What is being asked:
Copy out every line of the entries below with no changes, but leave out the pictures.

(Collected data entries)
----------------------------------------

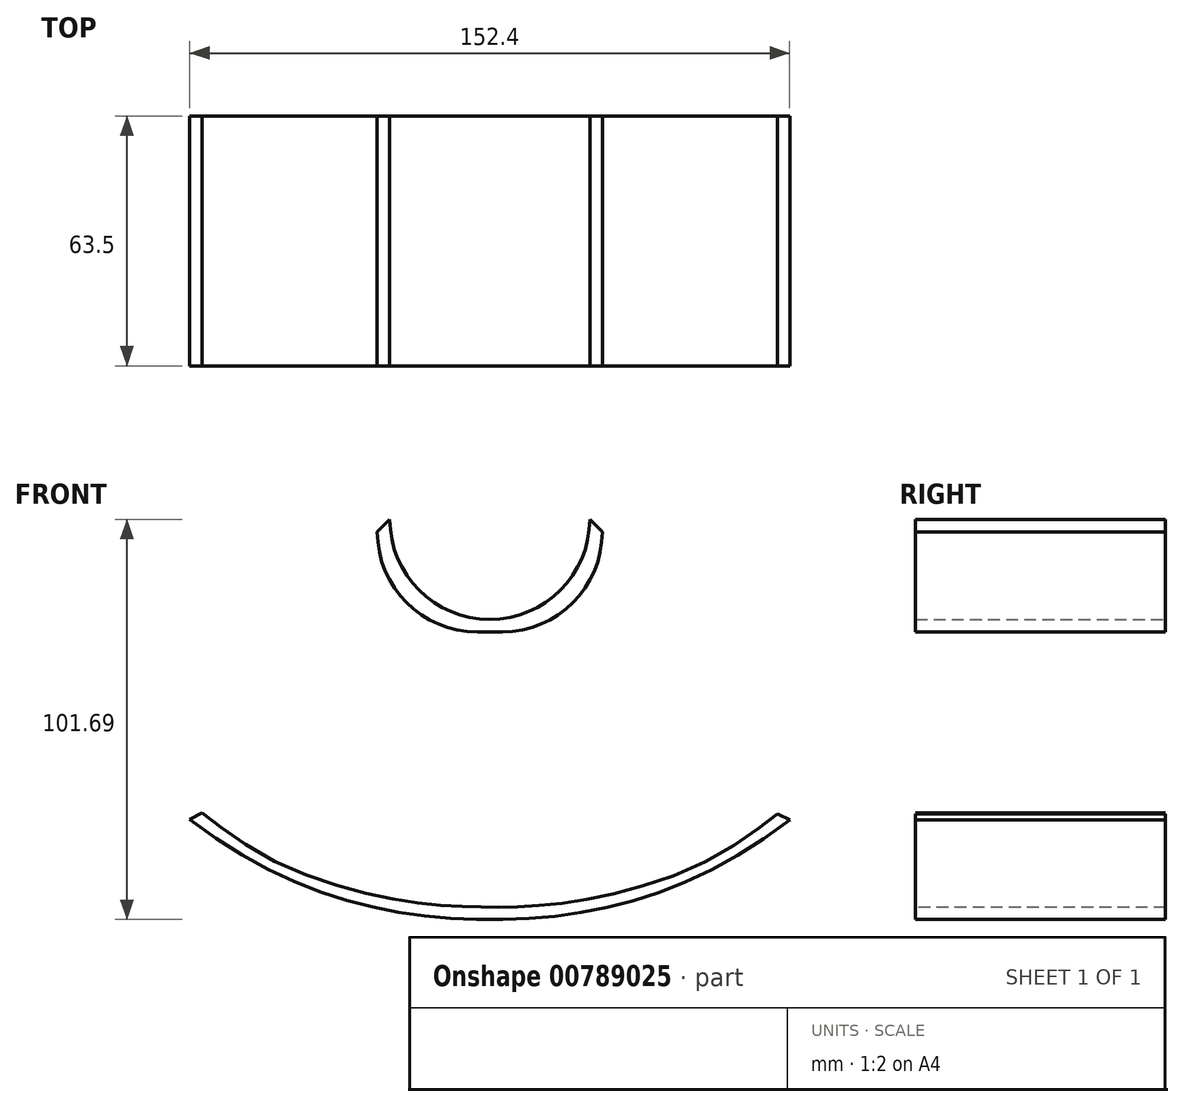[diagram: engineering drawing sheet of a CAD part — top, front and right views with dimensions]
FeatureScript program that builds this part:
annotation { "Feature Type Name" : "Feature", "Feature Type Description" : "" }
export const myFeature = defineFeature(function(context is Context, id is Id, definition is map)
    precondition{}
    {
        {
            var Q0;
            Q0=qCreatedBy(makeId("Front.planeOp"),FACE);
            var sketch = newSketch(context, id + "F0", { "sketchPlane" : qUnion([Q0])});
            skLineSegment(sketch, "E0.right", {"start": v(-52.68, 47.83) * mm, "end": v(-52.68, 47.83) * mm});
            skLineSegment(sketch, "E1.right", {"start": v(-1.88, 47.83) * mm, "end": v(-1.88, 47.83) * mm});
            skLineSegment(sketch, "E2", {"start": v(-27.28, 22.43) * mm, "end": v(-27.28, 22.43) * mm});
            skLineSegment(sketch, "E3", {"start": v(-78.08, -28.37) * mm, "end": v(23.52, -28.55) * mm, "construction": true});
            skFitSpline(sketch, "E4", {"points": [v(-103.48, -28.37) * mm, v(-27.28, -53.86) * mm, v(48.92, -28.55) * mm], "startDerivative": vector(152.37, -117.67) * mm, "endDerivative": vector(152.4, 117.72) * mm});
            skLineSegment(sketch, "E5", {"start": v(-27.28, -28.46) * mm, "end": v(-27.28, -53.86) * mm, "construction": true});
            skLineSegment(sketch, "E6", {"start": v(23.52, -28.55) * mm, "end": v(23.52, -48.17) * mm, "construction": true});
            skLineSegment(sketch, "E7", {"start": v(-78.08, -28.37) * mm, "end": v(-78.08, -47.98) * mm, "construction": true});
            skLineSegment(sketch, "E8.3", {"start": v(-55.85, 44.66) * mm, "end": v(-55.85, 44.66) * mm});
            skLineSegment(sketch, "E8.4", {"start": v(-30.45, 19.26) * mm, "end": v(-24.1, 19.26) * mm});
            skLineSegment(sketch, "E8.5", {"start": v(1.3, 44.66) * mm, "end": v(1.3, 44.66) * mm});
            skFitSpline(sketch, "E8.6", {"points": [v(-101.53, -25.86) * mm, v(-95.33, -30.65) * mm, v(-82.95, -38.52) * mm, v(-67.54, -44.76) * mm, v(-55.2, -47.98) * mm, v(-45.92, -49.59) * mm, v(-38.17, -50.34) * mm, v(-31.95, -50.63) * mm, v(-27.28, -50.7) * mm, v(-22.61, -50.65) * mm, v(-16.4, -50.38) * mm, v(-8.65, -49.66) * mm, v(0.63, -48.08) * mm, v(12.98, -44.9) * mm, v(28.4, -38.7) * mm, v(40.77, -30.83) * mm, v(46.98, -26.04) * mm]});
            skPoint(sketch, "E9.visualSharp", {"position": v(-52.68, 22.43) * mm});
            skArc(sketch, "E9.filletArc", {"start": v(-52.68, 47.83) * mm, "mid": v(-45.24, 29.87) * mm, "end": v(-27.28, 22.43) * mm});
            skPoint(sketch, "E10.visualSharp", {"position": v(-1.88, 22.43) * mm});
            skArc(sketch, "E10.filletArc", {"start": v(-27.28, 22.43) * mm, "mid": v(-9.31, 29.87) * mm, "end": v(-1.88, 47.83) * mm});
            skPoint(sketch, "E11.visualSharp", {"position": v(-55.85, 19.26) * mm});
            skArc(sketch, "E11.filletArc", {"start": v(-55.85, 44.66) * mm, "mid": v(-48.41, 26.7) * mm, "end": v(-30.45, 19.26) * mm});
            skPoint(sketch, "E12.visualSharp", {"position": v(1.3, 19.26) * mm});
            skArc(sketch, "E12.filletArc", {"start": v(-24.1, 19.26) * mm, "mid": v(-6.14, 26.7) * mm, "end": v(1.3, 44.66) * mm});
            skLineSegment(sketch, "E13", {"start": v(-55.85, 44.66) * mm, "end": v(-52.68, 47.83) * mm});
            skLineSegment(sketch, "E14", {"start": v(-1.88, 47.83) * mm, "end": v(1.3, 44.66) * mm});
            skLineSegment(sketch, "E15", {"start": v(-103.48, -28.37) * mm, "end": v(-100.3, -26.8) * mm});
            skLineSegment(sketch, "E16", {"start": v(48.92, -28.55) * mm, "end": v(45.75, -26.98) * mm});
            skSolve(sketch);
        }
        {
            var Q0;
            Q0=makeQuery(id+"F0.imprint","IMPRINT",FACE,{"disambiguationData":[TD([[makeQuery(id+"F0.imprint","IMPRINT",EDGE,{"derivedFrom":sQuery(id+"F0.wireOp",EDGE,"E8.4")}),1.0]])]});
            var Q1;
            Q1=makeQuery(id+"F0.imprint","IMPRINT",FACE,{"disambiguationData":[TD([[makeQuery(id+"F0.imprint","IMPRINT",EDGE,{"derivedFrom":sQuery(id+"F0.wireOp",EDGE,"E4")}),1.0]])]});
            extrude(context, id + "F1", {"entities" : qUnion([Q0, Q1]), "depth" : 63.5 * mm, "offsetDistance" : 25.4 * mm});
        }
    });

----------------------------------------

Worked answer:
[diagram: engineering drawing sheet of a CAD part — top, front and right views with dimensions]
FeatureScript program that builds this part:
annotation { "Feature Type Name" : "Feature", "Feature Type Description" : "" }
export const myFeature = defineFeature(function(context is Context, id is Id, definition is map)
    precondition{}
    {
        {
            var Q0;
            Q0=qCreatedBy(makeId("Front.planeOp"),FACE);
            var sketch = newSketch(context, id + "F0", { "sketchPlane" : qUnion([Q0])});
            skLineSegment(sketch, "E0.right", {"start": v(-52.68, 47.83) * mm, "end": v(-52.68, 47.83) * mm});
            skLineSegment(sketch, "E1.right", {"start": v(-1.88, 47.83) * mm, "end": v(-1.88, 47.83) * mm});
            skLineSegment(sketch, "E2", {"start": v(-27.28, 22.43) * mm, "end": v(-27.28, 22.43) * mm});
            skLineSegment(sketch, "E3", {"start": v(-78.08, -28.37) * mm, "end": v(23.52, -28.55) * mm, "construction": true});
            skFitSpline(sketch, "E4", {"points": [v(-103.48, -28.37) * mm, v(-27.28, -53.86) * mm, v(48.92, -28.55) * mm], "startDerivative": vector(152.37, -117.67) * mm, "endDerivative": vector(152.4, 117.72) * mm});
            skLineSegment(sketch, "E5", {"start": v(-27.28, -28.46) * mm, "end": v(-27.28, -53.86) * mm, "construction": true});
            skLineSegment(sketch, "E6", {"start": v(23.52, -28.55) * mm, "end": v(23.52, -48.17) * mm, "construction": true});
            skLineSegment(sketch, "E7", {"start": v(-78.08, -28.37) * mm, "end": v(-78.08, -47.98) * mm, "construction": true});
            skLineSegment(sketch, "E8.3", {"start": v(-55.85, 44.66) * mm, "end": v(-55.85, 44.66) * mm});
            skLineSegment(sketch, "E8.4", {"start": v(-30.45, 19.26) * mm, "end": v(-24.1, 19.26) * mm});
            skLineSegment(sketch, "E8.5", {"start": v(1.3, 44.66) * mm, "end": v(1.3, 44.66) * mm});
            skFitSpline(sketch, "E8.6", {"points": [v(-101.53, -25.86) * mm, v(-95.33, -30.65) * mm, v(-82.95, -38.52) * mm, v(-67.54, -44.76) * mm, v(-55.2, -47.98) * mm, v(-45.92, -49.59) * mm, v(-38.17, -50.34) * mm, v(-31.95, -50.63) * mm, v(-27.28, -50.7) * mm, v(-22.61, -50.65) * mm, v(-16.4, -50.38) * mm, v(-8.65, -49.66) * mm, v(0.63, -48.08) * mm, v(12.98, -44.9) * mm, v(28.4, -38.7) * mm, v(40.77, -30.83) * mm, v(46.98, -26.04) * mm]});
            skPoint(sketch, "E9.visualSharp", {"position": v(-52.68, 22.43) * mm});
            skArc(sketch, "E9.filletArc", {"start": v(-52.68, 47.83) * mm, "mid": v(-45.24, 29.87) * mm, "end": v(-27.28, 22.43) * mm});
            skPoint(sketch, "E10.visualSharp", {"position": v(-1.88, 22.43) * mm});
            skArc(sketch, "E10.filletArc", {"start": v(-27.28, 22.43) * mm, "mid": v(-9.31, 29.87) * mm, "end": v(-1.88, 47.83) * mm});
            skPoint(sketch, "E11.visualSharp", {"position": v(-55.85, 19.26) * mm});
            skArc(sketch, "E11.filletArc", {"start": v(-55.85, 44.66) * mm, "mid": v(-48.41, 26.7) * mm, "end": v(-30.45, 19.26) * mm});
            skPoint(sketch, "E12.visualSharp", {"position": v(1.3, 19.26) * mm});
            skArc(sketch, "E12.filletArc", {"start": v(-24.1, 19.26) * mm, "mid": v(-6.14, 26.7) * mm, "end": v(1.3, 44.66) * mm});
            skLineSegment(sketch, "E13", {"start": v(-55.85, 44.66) * mm, "end": v(-52.68, 47.83) * mm});
            skLineSegment(sketch, "E14", {"start": v(-1.88, 47.83) * mm, "end": v(1.3, 44.66) * mm});
            skLineSegment(sketch, "E15", {"start": v(-103.48, -28.37) * mm, "end": v(-100.3, -26.8) * mm});
            skLineSegment(sketch, "E16", {"start": v(48.92, -28.55) * mm, "end": v(45.75, -26.98) * mm});
            skSolve(sketch);
        }
        {
            var Q0;
            Q0=makeQuery(id+"F0.imprint","IMPRINT",FACE,{"disambiguationData":[TD([[makeQuery(id+"F0.imprint","IMPRINT",EDGE,{"derivedFrom":sQuery(id+"F0.wireOp",EDGE,"E8.4")}),1.0]])]});
            var Q1;
            Q1=makeQuery(id+"F0.imprint","IMPRINT",FACE,{"disambiguationData":[TD([[makeQuery(id+"F0.imprint","IMPRINT",EDGE,{"derivedFrom":sQuery(id+"F0.wireOp",EDGE,"E4")}),1.0]])]});
            extrude(context, id + "F1", {"entities" : qUnion([Q0, Q1]), "depth" : 63.5 * mm, "offsetDistance" : 25.4 * mm});
        }
    });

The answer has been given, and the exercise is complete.